> _What needs to be done_:
Down to the final line, write out the material beneath exactly, without pictures.

> _Provided data_:
▬▬▬

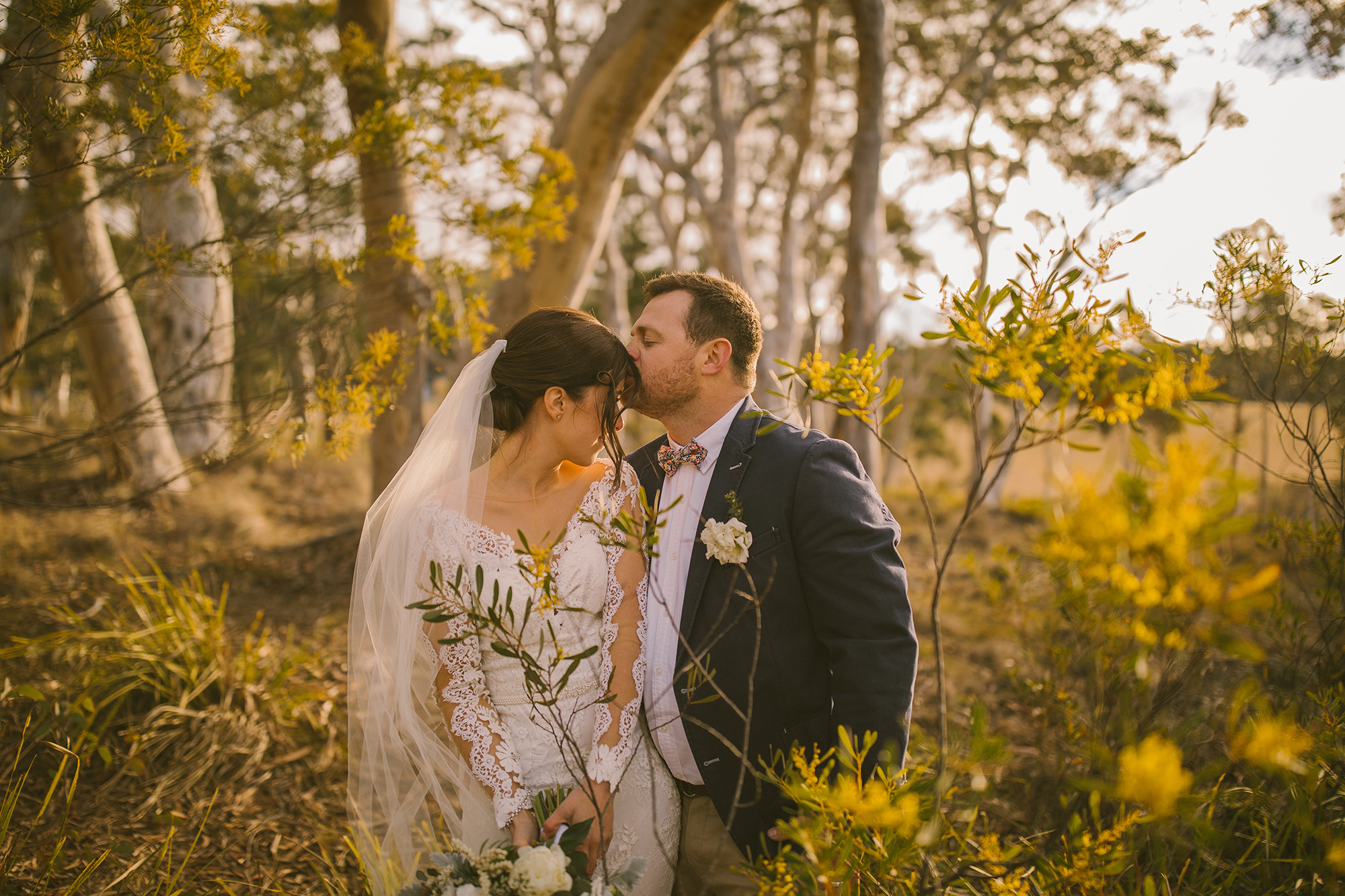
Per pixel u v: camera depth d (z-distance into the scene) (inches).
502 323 214.7
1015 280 49.1
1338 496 79.0
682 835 71.0
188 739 118.3
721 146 527.5
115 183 98.4
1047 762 88.2
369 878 67.1
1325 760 54.7
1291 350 77.1
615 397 69.1
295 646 164.1
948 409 728.3
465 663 64.0
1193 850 65.0
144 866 93.1
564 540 66.1
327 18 170.9
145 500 280.1
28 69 80.8
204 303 295.1
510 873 52.7
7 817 87.7
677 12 196.5
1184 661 75.2
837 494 65.9
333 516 309.3
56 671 129.3
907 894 52.9
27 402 586.6
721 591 67.3
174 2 81.4
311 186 114.2
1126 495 36.3
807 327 687.1
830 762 59.7
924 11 465.7
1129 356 44.6
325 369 115.5
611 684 65.3
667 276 75.3
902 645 62.6
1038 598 98.2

▬▬▬

> _Solution to this exercise_:
Per pixel u v: camera depth d (z-distance into the scene) (inches).
502 323 214.7
1015 280 49.1
1338 496 79.0
682 835 71.0
188 739 118.3
721 146 527.5
115 183 98.4
1047 762 88.2
369 878 67.1
1325 760 54.7
1291 350 77.1
615 397 69.1
295 646 164.1
948 409 728.3
465 663 64.0
1193 850 65.0
144 866 93.1
564 540 66.1
327 18 170.9
145 500 280.1
28 69 80.8
204 303 295.1
510 873 52.7
7 817 87.7
677 12 196.5
1184 661 75.2
837 494 65.9
333 516 309.3
56 671 129.3
907 894 52.9
27 402 586.6
721 591 67.3
174 2 81.4
311 186 114.2
1126 495 36.3
807 327 687.1
830 762 59.7
924 11 465.7
1129 356 44.6
325 369 115.5
611 684 65.3
667 276 75.3
902 645 62.6
1038 598 98.2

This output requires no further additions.